Dinah argued that the notion of secret evidence has spilled out of the specialist tribunals into the civil system. This is as a result of the Government passing the 2013 Justice and Security Act under which the Government can obtain an order in any civil case to deploy closed evidence. Dinah indicated that she was not aware of a single case in which the Courts had refused an application for secrecy.

Directing a question to the panel, David Rose asked for their views on the argument that the fact there had only been two terrorist-related deaths in Britain post-7/7 means that the system must be working. David Davis retorted with the point that with the onslaught of huge amounts of data it is unlikely that security services are any more effective, and can lead to miscarriages of justice (false positives) because, for example, of the secrecy around evidence. Lord Blair made the point that we simply don’t know how effective the post-7/7 measures have been, but the response could be potentially more draconian if there was, for example, multiple Paris-style attacks occurring in the UK.

Further questions were raised with the panel, including whether there was a need to attenuate the expanded role of intelligence agencies as evidence gatherers and the need to hear intercept matters in court. In relation to evidence gathering, Dinah Rose noted that intelligence is not evidence and that the difference between the two is not appreciated by the security services while David Davis noted that intelligence is often simply gossip or is derived from blackmail or bribery. There was common agreement on the intercept point.
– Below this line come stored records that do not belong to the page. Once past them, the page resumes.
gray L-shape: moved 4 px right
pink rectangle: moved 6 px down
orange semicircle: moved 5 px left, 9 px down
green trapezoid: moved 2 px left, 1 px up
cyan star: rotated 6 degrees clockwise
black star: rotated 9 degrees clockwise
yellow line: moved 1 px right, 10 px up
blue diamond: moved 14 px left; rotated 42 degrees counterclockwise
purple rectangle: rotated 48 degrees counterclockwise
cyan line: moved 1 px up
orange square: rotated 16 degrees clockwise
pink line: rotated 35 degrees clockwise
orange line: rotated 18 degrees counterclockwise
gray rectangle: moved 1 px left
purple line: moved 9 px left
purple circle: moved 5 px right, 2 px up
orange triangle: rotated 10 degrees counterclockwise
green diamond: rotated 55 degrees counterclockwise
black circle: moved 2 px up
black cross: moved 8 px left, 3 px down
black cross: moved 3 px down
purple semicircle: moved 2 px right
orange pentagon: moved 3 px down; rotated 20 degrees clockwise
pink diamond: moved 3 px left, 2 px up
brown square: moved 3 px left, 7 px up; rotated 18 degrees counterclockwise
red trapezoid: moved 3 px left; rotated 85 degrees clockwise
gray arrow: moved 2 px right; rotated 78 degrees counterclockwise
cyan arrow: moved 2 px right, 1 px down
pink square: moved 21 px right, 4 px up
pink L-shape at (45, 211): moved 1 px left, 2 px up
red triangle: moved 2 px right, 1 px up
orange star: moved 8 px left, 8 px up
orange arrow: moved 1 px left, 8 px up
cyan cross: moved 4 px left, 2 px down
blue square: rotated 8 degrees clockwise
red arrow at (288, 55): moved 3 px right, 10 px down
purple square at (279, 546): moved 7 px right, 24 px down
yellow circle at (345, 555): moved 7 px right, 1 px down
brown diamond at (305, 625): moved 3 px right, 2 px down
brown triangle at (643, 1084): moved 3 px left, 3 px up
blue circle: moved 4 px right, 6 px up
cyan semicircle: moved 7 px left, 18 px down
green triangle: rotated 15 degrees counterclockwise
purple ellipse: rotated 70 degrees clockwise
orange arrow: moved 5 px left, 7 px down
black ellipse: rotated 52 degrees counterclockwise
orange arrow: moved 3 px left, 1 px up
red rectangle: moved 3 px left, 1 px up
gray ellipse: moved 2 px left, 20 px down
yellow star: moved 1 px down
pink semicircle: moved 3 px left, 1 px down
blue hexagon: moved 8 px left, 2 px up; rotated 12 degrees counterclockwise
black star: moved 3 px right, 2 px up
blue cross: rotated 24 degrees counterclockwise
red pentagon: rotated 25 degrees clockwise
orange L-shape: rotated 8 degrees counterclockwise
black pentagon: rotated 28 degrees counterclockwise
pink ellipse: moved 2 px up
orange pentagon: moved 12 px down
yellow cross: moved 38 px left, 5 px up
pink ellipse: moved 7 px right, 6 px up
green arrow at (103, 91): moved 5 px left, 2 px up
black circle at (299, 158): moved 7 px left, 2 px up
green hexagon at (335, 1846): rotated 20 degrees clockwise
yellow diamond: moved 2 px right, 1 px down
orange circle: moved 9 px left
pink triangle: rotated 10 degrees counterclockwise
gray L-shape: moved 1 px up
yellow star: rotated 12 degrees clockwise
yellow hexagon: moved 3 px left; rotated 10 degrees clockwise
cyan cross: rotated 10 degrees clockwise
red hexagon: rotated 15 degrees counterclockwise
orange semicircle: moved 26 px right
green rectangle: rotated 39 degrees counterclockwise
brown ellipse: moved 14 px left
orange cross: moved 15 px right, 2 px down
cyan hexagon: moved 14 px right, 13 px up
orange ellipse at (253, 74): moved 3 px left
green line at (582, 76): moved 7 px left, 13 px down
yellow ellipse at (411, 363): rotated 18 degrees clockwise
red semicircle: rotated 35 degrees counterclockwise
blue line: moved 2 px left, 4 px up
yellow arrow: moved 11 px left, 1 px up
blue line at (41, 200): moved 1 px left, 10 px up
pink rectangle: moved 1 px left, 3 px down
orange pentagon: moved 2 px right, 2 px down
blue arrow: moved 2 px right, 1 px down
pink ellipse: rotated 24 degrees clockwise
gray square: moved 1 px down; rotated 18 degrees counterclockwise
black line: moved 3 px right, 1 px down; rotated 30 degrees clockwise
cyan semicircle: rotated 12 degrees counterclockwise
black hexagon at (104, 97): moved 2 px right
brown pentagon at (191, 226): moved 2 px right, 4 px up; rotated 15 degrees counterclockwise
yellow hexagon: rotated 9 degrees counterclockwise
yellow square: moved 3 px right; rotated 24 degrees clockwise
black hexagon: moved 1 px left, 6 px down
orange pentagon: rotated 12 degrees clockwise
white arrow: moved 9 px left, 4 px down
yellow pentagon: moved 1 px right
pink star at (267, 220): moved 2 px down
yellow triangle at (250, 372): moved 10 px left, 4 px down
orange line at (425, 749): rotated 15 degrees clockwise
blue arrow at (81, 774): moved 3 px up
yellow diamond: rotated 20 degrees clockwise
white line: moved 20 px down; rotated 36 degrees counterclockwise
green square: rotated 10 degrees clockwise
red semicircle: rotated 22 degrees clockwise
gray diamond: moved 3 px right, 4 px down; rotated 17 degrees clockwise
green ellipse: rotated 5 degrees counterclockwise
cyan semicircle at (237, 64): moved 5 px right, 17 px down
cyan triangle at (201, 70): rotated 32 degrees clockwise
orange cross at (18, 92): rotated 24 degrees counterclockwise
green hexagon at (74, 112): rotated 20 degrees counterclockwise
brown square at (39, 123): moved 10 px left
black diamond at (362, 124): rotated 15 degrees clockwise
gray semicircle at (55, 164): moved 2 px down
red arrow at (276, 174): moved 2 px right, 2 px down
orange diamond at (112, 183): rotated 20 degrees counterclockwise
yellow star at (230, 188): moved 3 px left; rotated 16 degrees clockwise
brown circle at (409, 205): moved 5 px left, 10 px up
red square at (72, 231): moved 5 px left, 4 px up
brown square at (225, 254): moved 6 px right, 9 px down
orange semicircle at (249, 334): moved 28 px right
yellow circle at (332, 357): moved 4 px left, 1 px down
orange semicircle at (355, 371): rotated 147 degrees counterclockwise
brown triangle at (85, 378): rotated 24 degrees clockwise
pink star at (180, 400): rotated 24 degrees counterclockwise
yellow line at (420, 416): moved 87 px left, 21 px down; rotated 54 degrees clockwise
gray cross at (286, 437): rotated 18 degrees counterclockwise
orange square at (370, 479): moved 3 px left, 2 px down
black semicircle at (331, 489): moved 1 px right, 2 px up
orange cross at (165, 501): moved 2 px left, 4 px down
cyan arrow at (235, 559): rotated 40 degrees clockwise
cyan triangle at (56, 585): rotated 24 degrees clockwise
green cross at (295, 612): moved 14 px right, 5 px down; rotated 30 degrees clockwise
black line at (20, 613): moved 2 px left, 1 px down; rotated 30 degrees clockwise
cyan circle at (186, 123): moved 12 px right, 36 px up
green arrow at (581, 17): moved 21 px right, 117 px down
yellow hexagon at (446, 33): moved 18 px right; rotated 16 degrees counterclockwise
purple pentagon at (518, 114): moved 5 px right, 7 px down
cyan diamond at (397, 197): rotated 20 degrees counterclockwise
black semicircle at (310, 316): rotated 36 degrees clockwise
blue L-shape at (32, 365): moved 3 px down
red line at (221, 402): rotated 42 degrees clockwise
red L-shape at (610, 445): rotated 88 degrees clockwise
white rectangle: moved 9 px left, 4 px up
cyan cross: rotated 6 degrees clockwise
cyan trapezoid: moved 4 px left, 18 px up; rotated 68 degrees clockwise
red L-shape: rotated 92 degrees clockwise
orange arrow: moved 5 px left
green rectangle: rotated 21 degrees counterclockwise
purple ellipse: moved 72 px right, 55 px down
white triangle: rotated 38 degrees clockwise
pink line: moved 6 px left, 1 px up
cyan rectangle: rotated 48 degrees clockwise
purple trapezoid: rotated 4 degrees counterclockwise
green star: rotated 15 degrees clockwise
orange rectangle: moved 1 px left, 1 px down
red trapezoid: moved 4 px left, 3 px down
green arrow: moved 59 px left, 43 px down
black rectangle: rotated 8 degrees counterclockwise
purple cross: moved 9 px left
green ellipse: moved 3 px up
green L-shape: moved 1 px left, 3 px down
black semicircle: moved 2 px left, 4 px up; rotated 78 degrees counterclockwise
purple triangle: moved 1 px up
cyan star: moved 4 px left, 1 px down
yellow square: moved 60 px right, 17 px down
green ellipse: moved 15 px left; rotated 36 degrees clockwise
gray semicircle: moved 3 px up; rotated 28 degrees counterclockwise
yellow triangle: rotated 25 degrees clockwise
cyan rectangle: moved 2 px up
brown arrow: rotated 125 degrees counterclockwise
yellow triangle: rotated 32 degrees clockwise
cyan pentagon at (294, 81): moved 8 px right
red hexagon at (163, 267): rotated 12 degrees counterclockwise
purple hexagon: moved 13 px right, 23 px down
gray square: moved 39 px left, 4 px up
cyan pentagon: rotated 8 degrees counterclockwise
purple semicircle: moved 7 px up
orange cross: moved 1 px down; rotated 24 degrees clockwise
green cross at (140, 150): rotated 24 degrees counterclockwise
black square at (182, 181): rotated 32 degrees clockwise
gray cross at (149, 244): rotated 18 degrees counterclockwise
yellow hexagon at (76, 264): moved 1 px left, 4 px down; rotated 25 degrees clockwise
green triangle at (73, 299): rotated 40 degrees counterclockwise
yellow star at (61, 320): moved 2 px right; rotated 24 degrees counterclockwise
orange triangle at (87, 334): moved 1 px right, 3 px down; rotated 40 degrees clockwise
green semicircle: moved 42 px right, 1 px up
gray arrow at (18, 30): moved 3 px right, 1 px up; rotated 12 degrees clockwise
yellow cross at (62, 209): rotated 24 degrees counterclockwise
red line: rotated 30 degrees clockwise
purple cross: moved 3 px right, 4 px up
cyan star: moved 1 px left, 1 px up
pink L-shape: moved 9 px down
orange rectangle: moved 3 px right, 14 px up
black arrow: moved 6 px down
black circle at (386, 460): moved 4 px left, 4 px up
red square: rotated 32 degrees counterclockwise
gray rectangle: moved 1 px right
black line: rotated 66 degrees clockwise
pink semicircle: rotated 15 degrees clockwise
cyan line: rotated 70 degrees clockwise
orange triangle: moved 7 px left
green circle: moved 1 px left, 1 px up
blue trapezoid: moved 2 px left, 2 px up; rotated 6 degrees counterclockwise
After some further discussion on the role of security services, questions were opened to the floor. Issues discussed included the role of special advocates before SIAC and the role of the European Court of Human Rights in surveillance and secrecy matters. Overall, the panel provided uncompromising insight into this topic, challenging the audience to question the assumptions and arguably misguided political arguments that underpin what some would consider draconian laws that undermine our civil society. This, of course, must be balanced against the lived reality of terrorism brought to life by the experiences of Lord Blair.